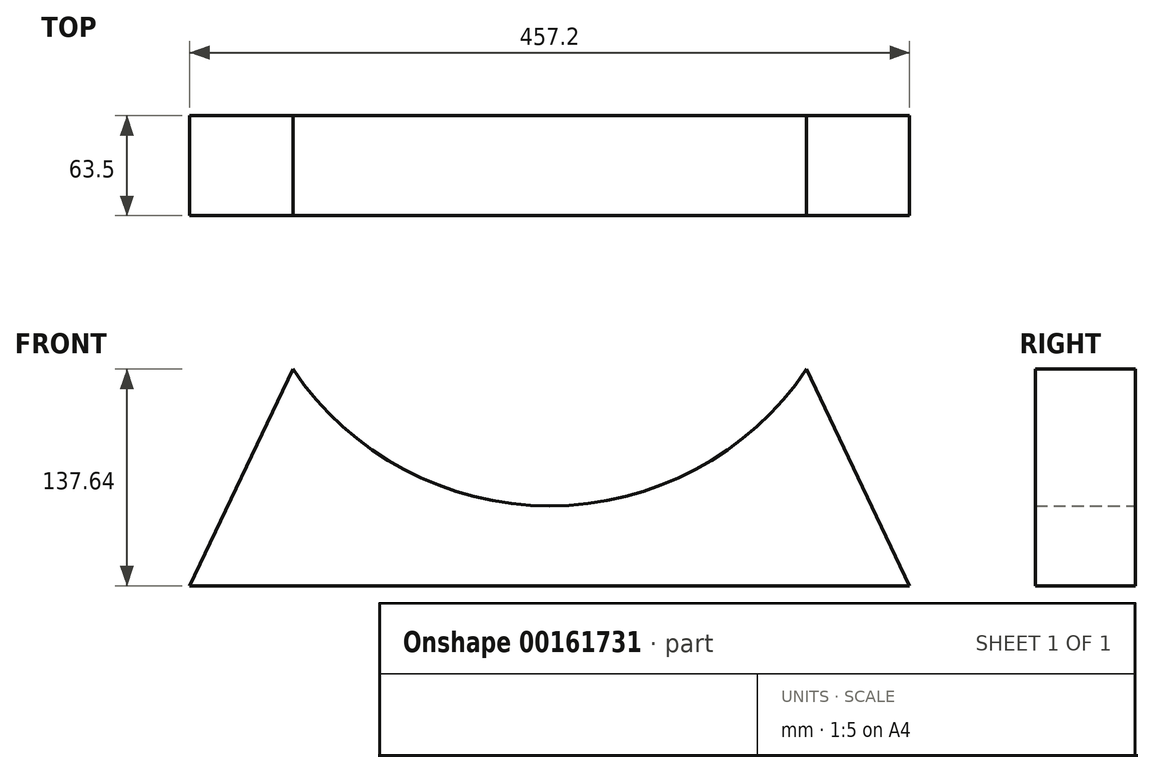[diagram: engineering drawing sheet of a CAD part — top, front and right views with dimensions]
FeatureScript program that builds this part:
annotation { "Feature Type Name" : "Feature", "Feature Type Description" : "" }
export const myFeature = defineFeature(function(context is Context, id is Id, definition is map)
    precondition{}
    {
        {
            var Q0;
            Q0=qCreatedBy(makeId("Front.planeOp"),FACE);
            var sketch = newSketch(context, id + "F0", { "sketchPlane" : qUnion([Q0])});
            skLineSegment(sketch, "E0", {"start": v(-228.6, 0) * mm, "end": v(228.6, 0) * mm});
            skLineSegment(sketch, "E1", {"start": v(228.6, 0) * mm, "end": v(163.18, 137.64) * mm});
            skLineSegment(sketch, "E2", {"start": v(-228.6, 0) * mm, "end": v(-163.18, 137.64) * mm});
            skArc(sketch, "E3", {"start": v(-163.18, 137.64) * mm, "mid": v(0, 50.8) * mm, "end": v(163.18, 137.64) * mm});
            skSolve(sketch);
        }
        {
            var Q0;
            Q0 = qSketchRegion(id + "F0", true);
            extrude(context, id + "F1", {"entities" : qUnion([Q0]), "depth" : 63.5 * mm});
        }
    });
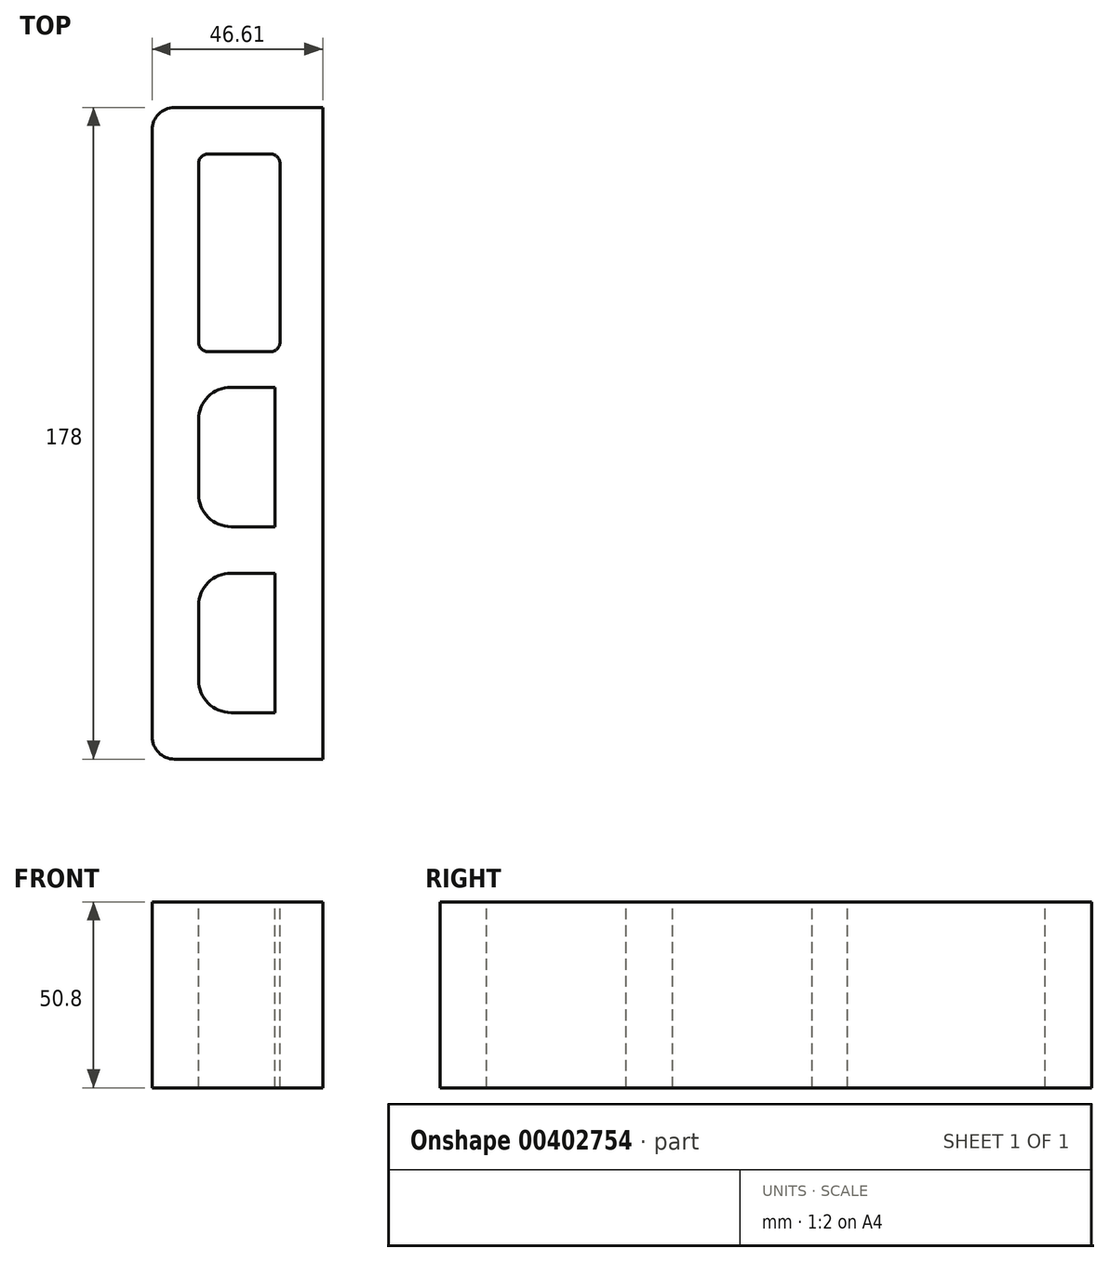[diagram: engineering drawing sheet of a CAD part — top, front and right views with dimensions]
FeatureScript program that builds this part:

◆ Given exercise ◆
Rewrite all the lines of the records above as a numbered list, skipping any blank lines. Leave the pictures out.

◆ Response to this task ◆
1. [diagram: engineering drawing sheet of a CAD part — top, front and right views with dimensions]
2. FeatureScript program that builds this part:
3. annotation { "Feature Type Name" : "Feature", "Feature Type Description" : "" }
4. export const myFeature = defineFeature(function(context is Context, id is Id, definition is map)
5.     precondition{}
6.     {
7.         {
8.             var Q0;
9.             Q0=qCreatedBy(makeId("Front.planeOp"),FACE);
10.             var sketch = newSketch(context, id + "F0", { "sketchPlane" : qUnion([Q0])});
11.             skLineSegment(sketch, "E0", {"start": v(-228.6, 0) * mm, "end": v(228.6, 0) * mm});
12.             skLineSegment(sketch, "E1", {"start": v(228.6, 0) * mm, "end": v(163.18, 137.64) * mm});
13.             skLineSegment(sketch, "E2", {"start": v(-228.6, 0) * mm, "end": v(-163.18, 137.64) * mm});
14.             skArc(sketch, "E3", {"start": v(-163.18, 137.64) * mm, "mid": v(0, 50.8) * mm, "end": v(163.18, 137.64) * mm});
15.             skSolve(sketch);
16.         }
17.         {
18.             var Q0;
19.             Q0 = qSketchRegion(id + "F0", true);
20.             extrude(context, id + "F1", {"entities" : qUnion([Q0]), "depth" : 63.5 * mm});
21.         }
22.     });
23. [diagram: engineering drawing sheet of a CAD part — top, front and right views with dimensions]
24. FeatureScript program that builds this part:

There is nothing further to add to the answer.